The 7-inch screen is easy enough to use, with touch sensitivity that worked when I had gloves on (though another editor said it didn't work with his gloves) and better implementation of smartphonelike map interactions (like swiping, scrolling and pinch zooming) than most systems that claim such functionality. Still, Honda adopted capacitive touch-panel buttons around the screen, including an infernal volume bar you tap or drag your finger along to adjust, and replaced mechanical tuning buttons with on-screen buttons. It's far slower than the physical knobs on the head unit for LX and HF trims. Honda needs to bring those knobs back across the board.
Keyless access with push-button start is new; it comes on the EX, EX-L and Si.
Cargo & Storage
Storage nooks abound up front, including an all-important storage tray ahead of the gearshift. Trunk room underwhelms, however, with 12.5 cubic feet in the sedan and 11.7 cubic feet in the coupe — both low for this class. LX and HF models have a single-piece, folding rear seat; higher trims have a 60/40-split folding seat.
Both the Civic sedan and coupe received top scores in all crash tests by the Insurance Institute for Highway Safety, including IIHS' latest (and most challenging) small-overlap frontal test. The coupe is an IIHS Top Safety Pick.

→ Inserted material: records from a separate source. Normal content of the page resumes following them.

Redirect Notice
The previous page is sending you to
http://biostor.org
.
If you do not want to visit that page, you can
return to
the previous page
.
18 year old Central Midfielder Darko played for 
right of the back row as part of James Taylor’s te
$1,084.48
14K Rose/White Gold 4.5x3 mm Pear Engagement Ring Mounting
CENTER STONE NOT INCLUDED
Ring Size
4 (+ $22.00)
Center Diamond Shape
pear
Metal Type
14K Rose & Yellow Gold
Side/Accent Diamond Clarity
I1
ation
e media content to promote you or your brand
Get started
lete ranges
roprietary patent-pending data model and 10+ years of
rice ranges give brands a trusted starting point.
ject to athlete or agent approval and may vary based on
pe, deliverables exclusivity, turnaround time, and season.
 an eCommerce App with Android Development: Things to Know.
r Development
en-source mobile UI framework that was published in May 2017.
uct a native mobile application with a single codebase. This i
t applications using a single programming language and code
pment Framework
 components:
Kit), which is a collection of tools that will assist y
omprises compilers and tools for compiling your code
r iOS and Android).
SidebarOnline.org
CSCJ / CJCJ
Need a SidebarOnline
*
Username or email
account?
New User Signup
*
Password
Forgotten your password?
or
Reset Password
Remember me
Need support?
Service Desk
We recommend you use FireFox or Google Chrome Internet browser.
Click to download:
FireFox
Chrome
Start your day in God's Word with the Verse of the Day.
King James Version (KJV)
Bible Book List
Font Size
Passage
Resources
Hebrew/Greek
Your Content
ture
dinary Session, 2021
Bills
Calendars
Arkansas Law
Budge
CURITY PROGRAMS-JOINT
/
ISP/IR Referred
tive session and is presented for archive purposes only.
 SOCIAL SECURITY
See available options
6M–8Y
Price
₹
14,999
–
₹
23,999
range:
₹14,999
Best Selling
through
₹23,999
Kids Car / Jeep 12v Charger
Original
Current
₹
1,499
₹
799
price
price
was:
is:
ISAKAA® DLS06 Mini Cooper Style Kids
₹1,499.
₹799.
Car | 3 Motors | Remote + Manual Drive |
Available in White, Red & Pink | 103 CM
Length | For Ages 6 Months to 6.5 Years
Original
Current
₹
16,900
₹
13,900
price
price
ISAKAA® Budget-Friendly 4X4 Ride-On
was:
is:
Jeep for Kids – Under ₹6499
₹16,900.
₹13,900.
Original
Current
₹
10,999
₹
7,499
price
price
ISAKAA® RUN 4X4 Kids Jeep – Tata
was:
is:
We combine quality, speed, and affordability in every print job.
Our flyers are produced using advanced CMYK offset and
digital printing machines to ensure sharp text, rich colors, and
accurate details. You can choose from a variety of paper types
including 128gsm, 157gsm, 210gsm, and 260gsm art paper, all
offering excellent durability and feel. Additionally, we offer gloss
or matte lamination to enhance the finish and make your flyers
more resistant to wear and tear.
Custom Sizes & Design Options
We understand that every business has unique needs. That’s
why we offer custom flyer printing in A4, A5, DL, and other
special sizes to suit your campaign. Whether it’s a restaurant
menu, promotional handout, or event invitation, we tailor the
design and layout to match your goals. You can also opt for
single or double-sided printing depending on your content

The sedan is an IIHS Top Safety Pick Plus because lane departure and forward collision warning systems — necessary for TSP Plus status — come on the Civic Hybrid. Other trims don't have those features, however, which make the award a bit specious.
Value in Its Class
The Civic remains one of the best-equipped and priciest small cars on the market. Even the LX coupe, which is the cheapest trim you can buy, starts around $19,000 with destination. From the Corolla and Kia Forte to the Jetta and Mazda3, most major competitors start cheaper — some by thousands. Still, Honda gives you enough standard features that base models should suit most shoppers.
At the other end, a loaded Civic Si tops out past $25,000 with factory options. It's little wonder that the Civic LX accounts for the majority of new-car dealer inventory on Cars.com, however. With that many standard features, there's little reason to upgrade.
The one-size-fits-most approach has worked so far. Shoppers have bought more Civics than any other competitor save the just-redesigned Corolla. The 2014 changes don't lift the Civic across the board, but they should keep it among the top contenders on any compact-car shopper's list.